- Input records -
_ _ _ _ _

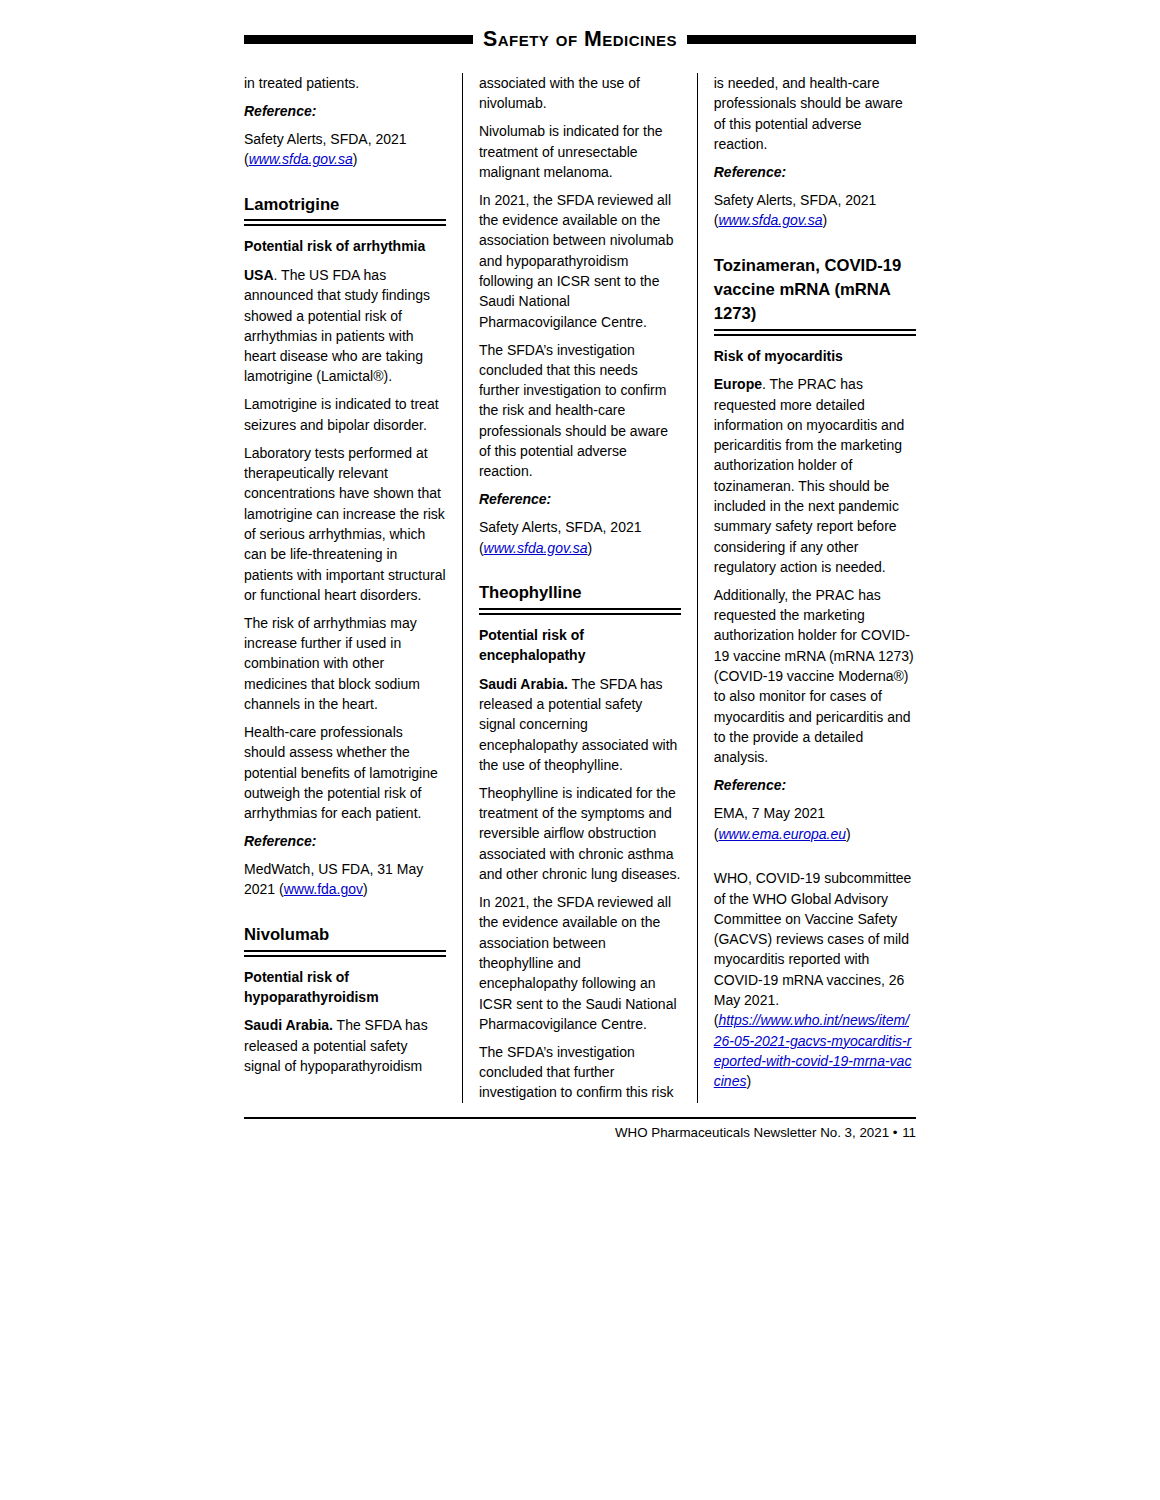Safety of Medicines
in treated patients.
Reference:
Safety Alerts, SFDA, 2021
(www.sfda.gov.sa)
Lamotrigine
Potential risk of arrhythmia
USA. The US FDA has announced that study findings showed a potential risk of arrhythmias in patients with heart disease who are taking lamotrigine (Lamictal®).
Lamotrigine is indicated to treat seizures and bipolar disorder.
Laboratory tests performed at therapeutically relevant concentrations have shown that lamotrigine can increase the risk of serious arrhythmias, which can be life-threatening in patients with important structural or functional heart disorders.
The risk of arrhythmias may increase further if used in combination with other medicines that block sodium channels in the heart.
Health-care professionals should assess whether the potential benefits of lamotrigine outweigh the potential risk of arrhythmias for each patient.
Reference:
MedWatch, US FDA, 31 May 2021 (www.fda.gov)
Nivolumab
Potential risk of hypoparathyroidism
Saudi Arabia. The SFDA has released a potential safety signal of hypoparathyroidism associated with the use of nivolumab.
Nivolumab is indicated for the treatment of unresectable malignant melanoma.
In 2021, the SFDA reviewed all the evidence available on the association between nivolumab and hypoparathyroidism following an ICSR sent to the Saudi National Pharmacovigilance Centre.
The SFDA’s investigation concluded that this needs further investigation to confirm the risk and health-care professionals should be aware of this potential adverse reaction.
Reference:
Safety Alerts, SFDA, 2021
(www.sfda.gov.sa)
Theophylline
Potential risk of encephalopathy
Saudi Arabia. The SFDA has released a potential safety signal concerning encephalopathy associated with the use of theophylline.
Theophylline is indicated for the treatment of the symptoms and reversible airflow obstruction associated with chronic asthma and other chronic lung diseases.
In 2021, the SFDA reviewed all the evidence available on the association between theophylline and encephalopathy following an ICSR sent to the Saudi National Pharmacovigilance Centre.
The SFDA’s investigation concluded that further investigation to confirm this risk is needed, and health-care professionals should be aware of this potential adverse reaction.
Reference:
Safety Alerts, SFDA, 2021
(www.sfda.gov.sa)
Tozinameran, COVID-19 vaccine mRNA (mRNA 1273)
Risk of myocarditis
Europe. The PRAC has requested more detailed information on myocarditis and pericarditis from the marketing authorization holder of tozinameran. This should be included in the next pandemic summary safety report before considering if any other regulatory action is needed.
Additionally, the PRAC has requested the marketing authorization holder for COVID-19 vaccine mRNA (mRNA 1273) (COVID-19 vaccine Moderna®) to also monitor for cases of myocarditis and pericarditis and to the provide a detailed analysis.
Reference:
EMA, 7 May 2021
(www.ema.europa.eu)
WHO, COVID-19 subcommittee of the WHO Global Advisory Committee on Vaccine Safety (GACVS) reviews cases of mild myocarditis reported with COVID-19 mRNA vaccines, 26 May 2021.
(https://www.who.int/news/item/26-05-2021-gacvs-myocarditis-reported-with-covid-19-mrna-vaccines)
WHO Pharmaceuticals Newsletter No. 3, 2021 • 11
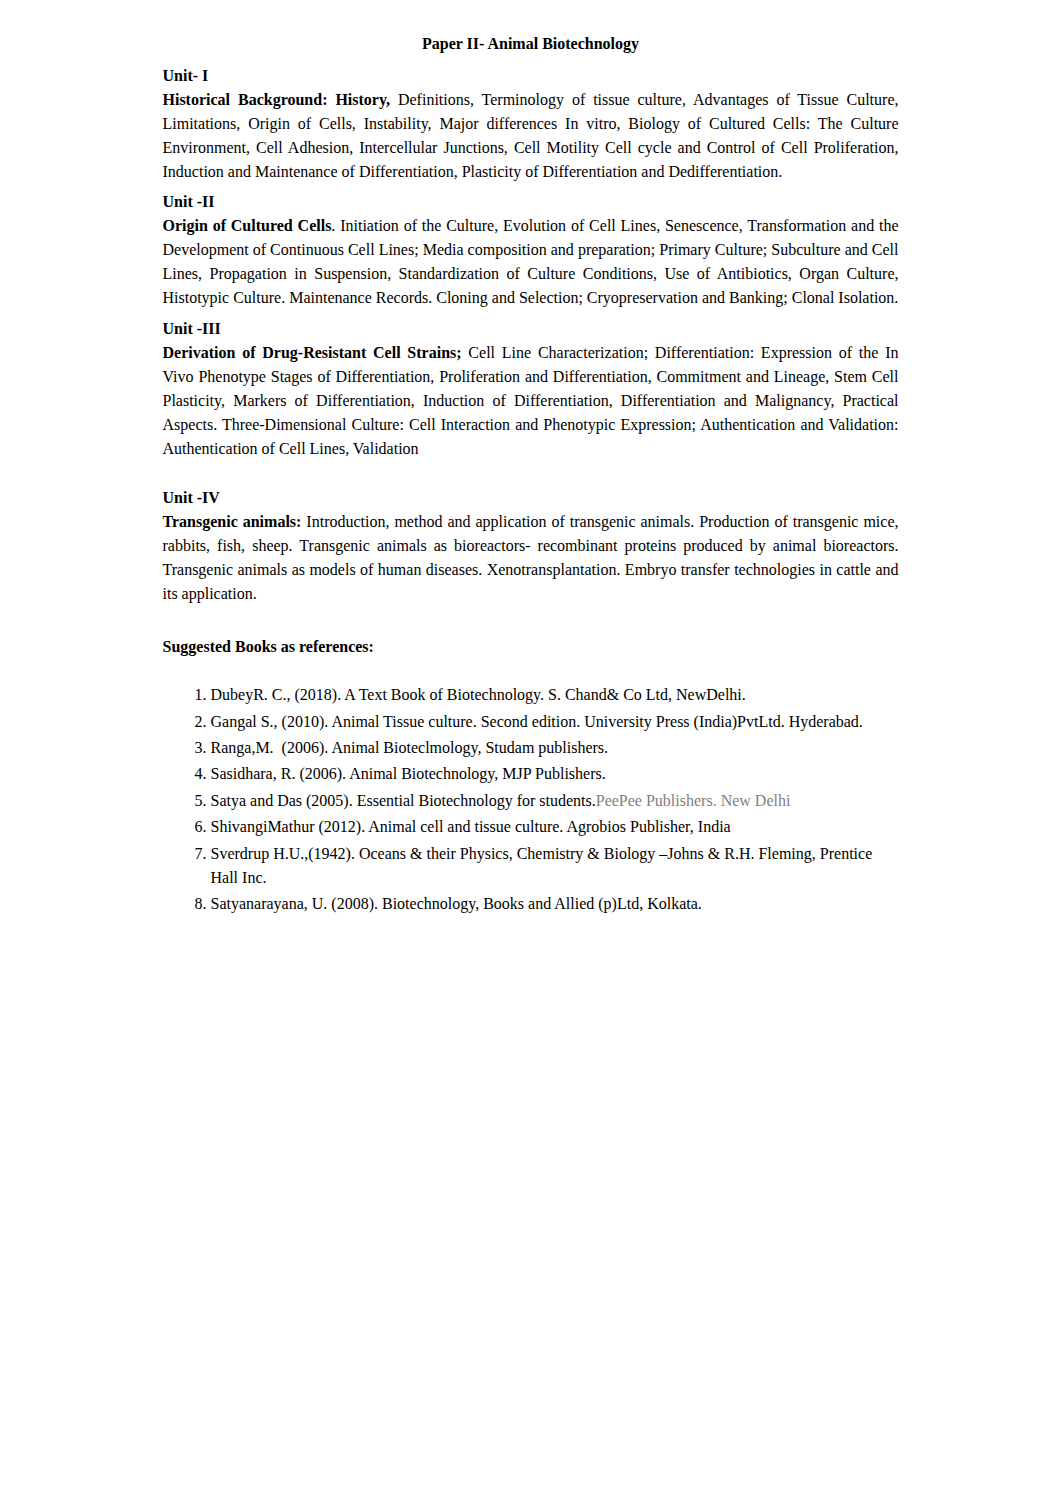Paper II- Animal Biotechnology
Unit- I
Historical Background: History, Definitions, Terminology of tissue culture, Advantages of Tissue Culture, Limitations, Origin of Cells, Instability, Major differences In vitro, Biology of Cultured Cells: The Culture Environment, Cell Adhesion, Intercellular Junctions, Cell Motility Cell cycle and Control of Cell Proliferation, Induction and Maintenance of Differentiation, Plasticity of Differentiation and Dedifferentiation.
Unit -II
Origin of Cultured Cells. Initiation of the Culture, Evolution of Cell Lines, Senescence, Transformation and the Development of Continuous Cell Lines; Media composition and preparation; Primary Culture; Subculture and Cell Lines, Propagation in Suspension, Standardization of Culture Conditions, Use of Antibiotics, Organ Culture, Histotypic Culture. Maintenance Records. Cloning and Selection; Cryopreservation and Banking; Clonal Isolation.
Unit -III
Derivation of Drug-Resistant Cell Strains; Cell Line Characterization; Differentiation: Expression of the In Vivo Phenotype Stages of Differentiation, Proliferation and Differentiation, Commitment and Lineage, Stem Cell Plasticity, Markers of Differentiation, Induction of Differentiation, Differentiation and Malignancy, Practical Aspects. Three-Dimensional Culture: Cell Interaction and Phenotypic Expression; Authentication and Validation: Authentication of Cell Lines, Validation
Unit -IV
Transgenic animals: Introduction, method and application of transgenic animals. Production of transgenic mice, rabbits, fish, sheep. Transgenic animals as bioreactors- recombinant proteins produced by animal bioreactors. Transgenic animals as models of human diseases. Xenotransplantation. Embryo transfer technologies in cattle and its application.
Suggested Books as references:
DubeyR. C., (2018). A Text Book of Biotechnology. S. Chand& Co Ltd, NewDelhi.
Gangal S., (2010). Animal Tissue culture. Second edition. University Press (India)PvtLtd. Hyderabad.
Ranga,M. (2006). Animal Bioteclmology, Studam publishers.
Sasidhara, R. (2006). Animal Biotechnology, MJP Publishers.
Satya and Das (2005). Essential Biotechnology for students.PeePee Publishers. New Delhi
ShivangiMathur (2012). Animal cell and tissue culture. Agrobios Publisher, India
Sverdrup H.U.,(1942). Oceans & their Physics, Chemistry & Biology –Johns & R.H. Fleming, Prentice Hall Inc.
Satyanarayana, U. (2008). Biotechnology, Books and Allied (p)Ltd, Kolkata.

_ _ _ _ _

- Task -
Before you return the listing, strip out its pictures; all else must match exactly.

- Reply to the task -
Safety of Medicines
in treated patients.
Reference:
Safety Alerts, SFDA, 2021
(www.sfda.gov.sa)
Lamotrigine
Potential risk of arrhythmia
USA. The US FDA has announced that study findings showed a potential risk of arrhythmias in patients with heart disease who are taking lamotrigine (Lamictal®).
Lamotrigine is indicated to treat seizures and bipolar disorder.
Laboratory tests performed at therapeutically relevant concentrations have shown that lamotrigine can increase the risk of serious arrhythmias, which can be life-threatening in patients with important structural or functional heart disorders.
The risk of arrhythmias may increase further if used in combination with other medicines that block sodium channels in the heart.
Health-care professionals should assess whether the potential benefits of lamotrigine outweigh the potential risk of arrhythmias for each patient.
Reference:
MedWatch, US FDA, 31 May 2021 (www.fda.gov)
Nivolumab
Potential risk of hypoparathyroidism
Saudi Arabia. The SFDA has released a potential safety signal of hypoparathyroidism associated with the use of nivolumab.
Nivolumab is indicated for the treatment of unresectable malignant melanoma.
In 2021, the SFDA reviewed all the evidence available on the association between nivolumab and hypoparathyroidism following an ICSR sent to the Saudi National Pharmacovigilance Centre.
The SFDA’s investigation concluded that this needs further investigation to confirm the risk and health-care professionals should be aware of this potential adverse reaction.
Reference:
Safety Alerts, SFDA, 2021
(www.sfda.gov.sa)
Theophylline
Potential risk of encephalopathy
Saudi Arabia. The SFDA has released a potential safety signal concerning encephalopathy associated with the use of theophylline.
Theophylline is indicated for the treatment of the symptoms and reversible airflow obstruction associated with chronic asthma and other chronic lung diseases.
In 2021, the SFDA reviewed all the evidence available on the association between theophylline and encephalopathy following an ICSR sent to the Saudi National Pharmacovigilance Centre.
The SFDA’s investigation concluded that further investigation to confirm this risk is needed, and health-care professionals should be aware of this potential adverse reaction.
Reference:
Safety Alerts, SFDA, 2021
(www.sfda.gov.sa)
Tozinameran, COVID-19 vaccine mRNA (mRNA 1273)
Risk of myocarditis
Europe. The PRAC has requested more detailed information on myocarditis and pericarditis from the marketing authorization holder of tozinameran. This should be included in the next pandemic summary safety report before considering if any other regulatory action is needed.
Additionally, the PRAC has requested the marketing authorization holder for COVID-19 vaccine mRNA (mRNA 1273) (COVID-19 vaccine Moderna®) to also monitor for cases of myocarditis and pericarditis and to the provide a detailed analysis.
Reference:
EMA, 7 May 2021
(www.ema.europa.eu)
WHO, COVID-19 subcommittee of the WHO Global Advisory Committee on Vaccine Safety (GACVS) reviews cases of mild myocarditis reported with COVID-19 mRNA vaccines, 26 May 2021.
(https://www.who.int/news/item/26-05-2021-gacvs-myocarditis-reported-with-covid-19-mrna-vaccines)
WHO Pharmaceuticals Newsletter No. 3, 2021 • 11
Paper II- Animal Biotechnology
Unit- I
Historical Background: History, Definitions, Terminology of tissue culture, Advantages of Tissue Culture, Limitations, Origin of Cells, Instability, Major differences In vitro, Biology of Cultured Cells: The Culture Environment, Cell Adhesion, Intercellular Junctions, Cell Motility Cell cycle and Control of Cell Proliferation, Induction and Maintenance of Differentiation, Plasticity of Differentiation and Dedifferentiation.
Unit -II
Origin of Cultured Cells. Initiation of the Culture, Evolution of Cell Lines, Senescence, Transformation and the Development of Continuous Cell Lines; Media composition and preparation; Primary Culture; Subculture and Cell Lines, Propagation in Suspension, Standardization of Culture Conditions, Use of Antibiotics, Organ Culture, Histotypic Culture. Maintenance Records. Cloning and Selection; Cryopreservation and Banking; Clonal Isolation.
Unit -III
Derivation of Drug-Resistant Cell Strains; Cell Line Characterization; Differentiation: Expression of the In Vivo Phenotype Stages of Differentiation, Proliferation and Differentiation, Commitment and Lineage, Stem Cell Plasticity, Markers of Differentiation, Induction of Differentiation, Differentiation and Malignancy, Practical Aspects. Three-Dimensional Culture: Cell Interaction and Phenotypic Expression; Authentication and Validation: Authentication of Cell Lines, Validation
Unit -IV
Transgenic animals: Introduction, method and application of transgenic animals. Production of transgenic mice, rabbits, fish, sheep. Transgenic animals as bioreactors- recombinant proteins produced by animal bioreactors. Transgenic animals as models of human diseases. Xenotransplantation. Embryo transfer technologies in cattle and its application.
Suggested Books as references:
DubeyR. C., (2018). A Text Book of Biotechnology. S. Chand& Co Ltd, NewDelhi.
Gangal S., (2010). Animal Tissue culture. Second edition. University Press (India)PvtLtd. Hyderabad.
Ranga,M. (2006). Animal Bioteclmology, Studam publishers.
Sasidhara, R. (2006). Animal Biotechnology, MJP Publishers.
Satya and Das (2005). Essential Biotechnology for students.PeePee Publishers. New Delhi
ShivangiMathur (2012). Animal cell and tissue culture. Agrobios Publisher, India
Sverdrup H.U.,(1942). Oceans & their Physics, Chemistry & Biology –Johns & R.H. Fleming, Prentice Hall Inc.
Satyanarayana, U. (2008). Biotechnology, Books and Allied (p)Ltd, Kolkata.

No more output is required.